Message from Ms Irina Bokova, Director-General of UNESCO, on the occasion of International Mother Language Day, 21 February 2015
19.02.2015
Inclusive Education through and with Language — Language Matters
2015 marks the 15th anniversary of International Mother Language Day – this is also a turning point year for the international community, as the deadline for the Millennium Development Goals, when countries will define a new global sustainable development agenda.
The focus for the post-2015 agenda must fall on the priority of advancing quality education for all — widening access, ensuring equality and inclusiveness, and promoting education for global citizenship and sustainable development. Education in the mother language is an essential part of achieving these goals — to facilitate learning and to bolster skills in reading, writing and mathematics. Taking this forward requires a sharper focus on teaching training, revisions of academic programmes and the creation of suitable learning environments.
UNESCO takes forward these goals across the world. In Latin America, with the United Nations Children’s Fund, UNESCO is promoting inclusive education through bilingual intercultural approaches, in order to include both native and non-native cultures. For the same reasons, the UNESCO Regional Bureau for Education in Asia and the Pacific, based in Bangkok, Thailand, is working to deepen understandings of multilingual education based on the mother tongue, across the region and further afield. Mother tongue education is force for quality learning – it is also essential to bolster multilingualism and respect for linguistic and cultural diversity in societies that are transforming quickly.
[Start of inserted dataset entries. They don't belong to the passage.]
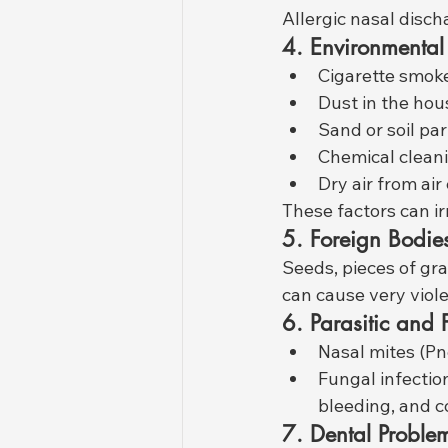
Allergic nasal disch
4. Environmental I
Cigarette smok
Dust in the hou
Sand or soil par
Chemical clean
Dry air from air
These factors can ir
5. Foreign Bodie
Seeds, pieces of gra
can cause very viol
6. Parasitic and
Nasal mites (P
Fungal infectio
bleeding, and c
7. Dental Proble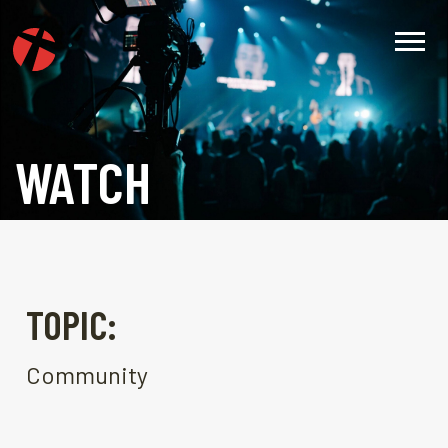
WATCH
TOPIC:
Community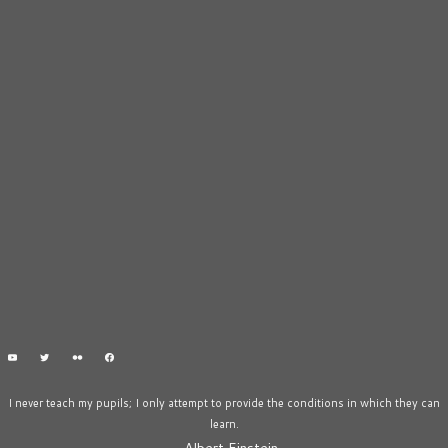
I never teach my pupils; I only attempt to provide the conditions in which they can
learn.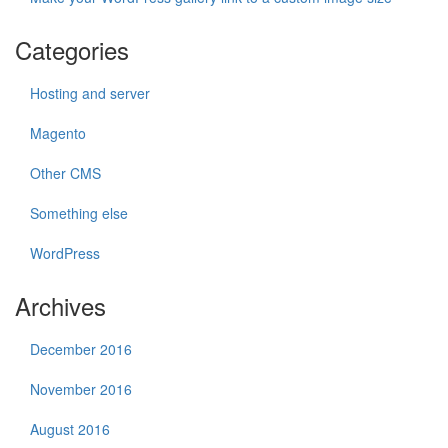
Categories
Hosting and server
Magento
Other CMS
Something else
WordPress
Archives
December 2016
November 2016
August 2016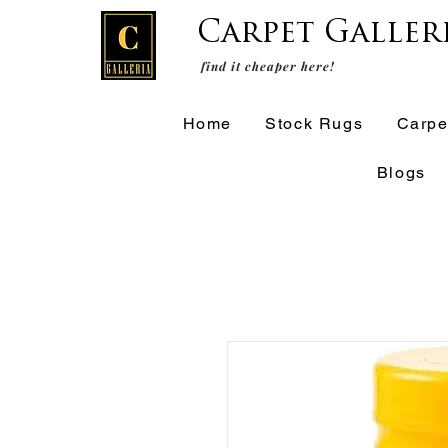
Carpet Galler
find it cheaper here!
Home
Stock Rugs
Carpe
Blogs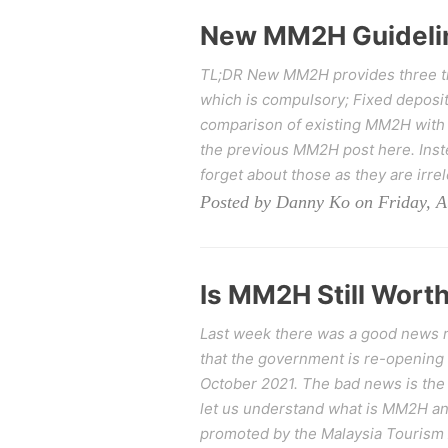
New MM2H Guideli
TL;DR New MM2H provides three tie
which is compulsory; Fixed deposit
comparison of existing MM2H with
the previous MM2H post here. Inste
forget about those as they are irre
Posted by Danny Ko on Friday, A
Is MM2H Still Worth
Last week there was a good news re
that the government is re-opening
October 2021. The bad news is the 
let us understand what is MM2H 
promoted by the Malaysia Tourism A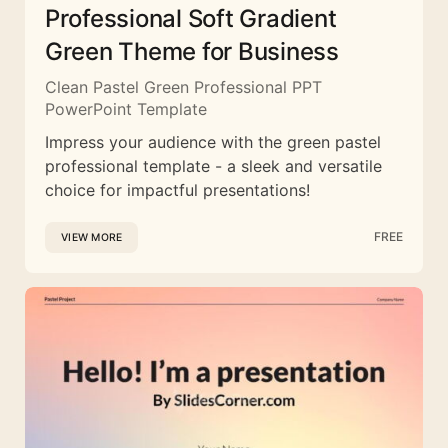
Professional Soft Gradient
Green Theme for Business
Clean Pastel Green Professional PPT
PowerPoint Template
Impress your audience with the green pastel
professional template - a sleek and versatile
choice for impactful presentations!
FREE
VIEW MORE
Since 2000, there has been tremendous progress to reach the goals of Education for All. Today, we must look ahead – to complete unfinished business and to tackle new challenges. International Mother Language Day is a moment for all of us to raise the flag for the importance of mother tongue to all educational efforts, to enhance the quality of learning and to reach the unreached. Every girl and boy, every woman and man must have the tools to participate fully in the lives of their societies – this is a basic human right and it is a force for the sustainability of all development.